In a polite 97-word letter, written by Broncos chairman Karl Morris, Bennett was informed that club bosses wanted him to remain at the Broncos as part of an “elegant transition” into another job, but the super coach felt he was being railroaded into retirement.
The formal correspondence, sent to Bennett in July of 2018, unwittingly detonated a bitter civil war at the Broncos, eventually leading to the sacking of Brisbane’s only premiership coach five months later.
Now Bennett returns to the big dance with South Sydney emphatically vindicated. As he chases an eighth premiership on Sunday night, the 71-year-old says the Rabbitohs’ surge to their second grand final in 50 seasons is evidence he was never washed-up as an NRL head coach.
“I didn’t want to go into another role at the Broncos,” Bennett said on the eve of his final game as Souths coach in the historic Suncorp decider.
“I felt I had more to offer as a coach and no-one will retire me.
“I know when I am finished as a coach — and I’m not finished yet.
“I can never tell you what their (the Broncos’) motivations were. All they ever told me was they wanted me there (as head coach) for 2019 and they didn’t want me there beyond that period of time.
“They made the decision to move me on. I didn’t. I always stayed true to my contract and what the original deal was.
“The irony is I only planned to go on as head coach for another 12 months (at the Broncos for the 2020 season).
“I had recommended that ‘JD’ (assistant Jason Demetriou) take over from me (in 2021), but now we are here together at Souths.”
As simmering tensions threatened to explode between Bennett and Broncos bosses, Morris tabled what he believed to be a palatable solution.
Morris and Bennett held a high-powered meeting to discuss his future on July 12, 2018.
Later that day, the Broncos chair penned a letter to Bennett offering him another role, in the process bringing the curtain down on his 42-year head-coaching career.
“You have been instrumental in the Broncos’ success,” Morris tells Bennett in the correspondence on Brisbane letterhead.
“The relationship with you should be an enduring one.
“It is my priority to ensure an elegant transition which would include an ongoing role commensurate to your status.
“Once you have had time to consider, I look forward to discussing the way forward.
“It is important to me that you are treated with the greatest respect and that we have a mutually beneficial relationship.
“The 2019 year will be one that celebrates your success. It should be your most enjoyable year.”
Morris was even happy for Bennett to design a position to suit his needs, but the seven-time premiership-winning coach took offence at having an expiry date put on his coaching career.
In the end, Bennett never survived for the 2019 season.

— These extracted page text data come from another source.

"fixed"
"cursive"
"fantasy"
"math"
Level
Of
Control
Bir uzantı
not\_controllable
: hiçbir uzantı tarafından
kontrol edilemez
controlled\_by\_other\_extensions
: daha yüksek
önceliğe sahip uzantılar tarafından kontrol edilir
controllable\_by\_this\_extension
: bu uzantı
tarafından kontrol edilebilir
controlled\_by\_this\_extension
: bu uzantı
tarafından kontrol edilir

He was sacked in December 2018, believing he was backstabbed by Broncos bosses, who held talks with South Sydney about a straight swap with Bennett’s Rabbitohs rival Anthony Seibold.
Bennett’s termination opened the door for Souths to secure the super coach to a two-season deal, which became three years when his Broncos dismissal expedited his move to Redfern for the 2019 season.

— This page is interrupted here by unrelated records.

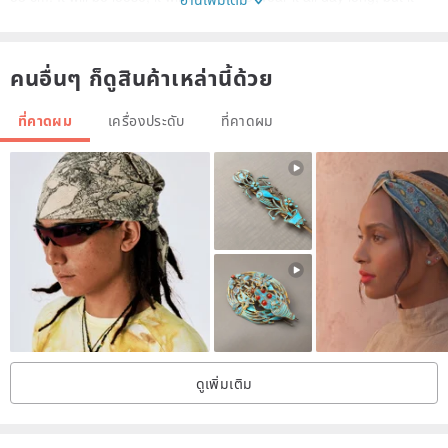
needs to be customized if it is tight.
57 cm: There will be a sense of tightness. I don't like the tightness
คนอื่นๆ ก็ดูสินค้าเหล่านี้ด้วย
and need to be customized.
ที่คาดผม
เครื่องประดับ
ที่คาดผม
✦Custom size customization only needs to remark "head
circumference N cm" in the order. Any questions are welcome to
communicate with you by email, such as: custom baby style,
hairband width adjustment, head circumference will not be
measured, etc.
Color difference:
✦Because each mobile phone, computer, and even the protective
sticker will affect the visual color difference, the product photos are
ดูเพิ่มเติม
all shot in "natural light".
✦The color is slightly different. It is recommended to refer to the
photos.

Now, while Brisbane have finished last and third-last in the past two seasons and axed Seibold along the way, Bennett has the chance to clinch another premiership on the Broncos’ home ground at Suncorp.
Souths CEO Blake Solly says Brisbane’s loss has been the Rabbitohs’ gain.
“Wayne has exceeded our expectations,” he said.
“I’m not shocked how he has settled in given the time we spent talking with Wayne before Brisbane terminated him.
“Every dealing with him confirmed why he was the right person for the job. Just his values, what Wayne stands for and his principles and the three years with us have been an extension of how he conducted himself in that process.
“We felt confident that Wayne would respect the history of the South Sydney club and would embrace what we were trying to do, not try and detract from it.
“You don’t hire a guy who has won as many premierships as Wayne and try and second-guess what he would do.
“It would be a fitting way for Wayne to finish his last game as South Sydney coach with a premiership.”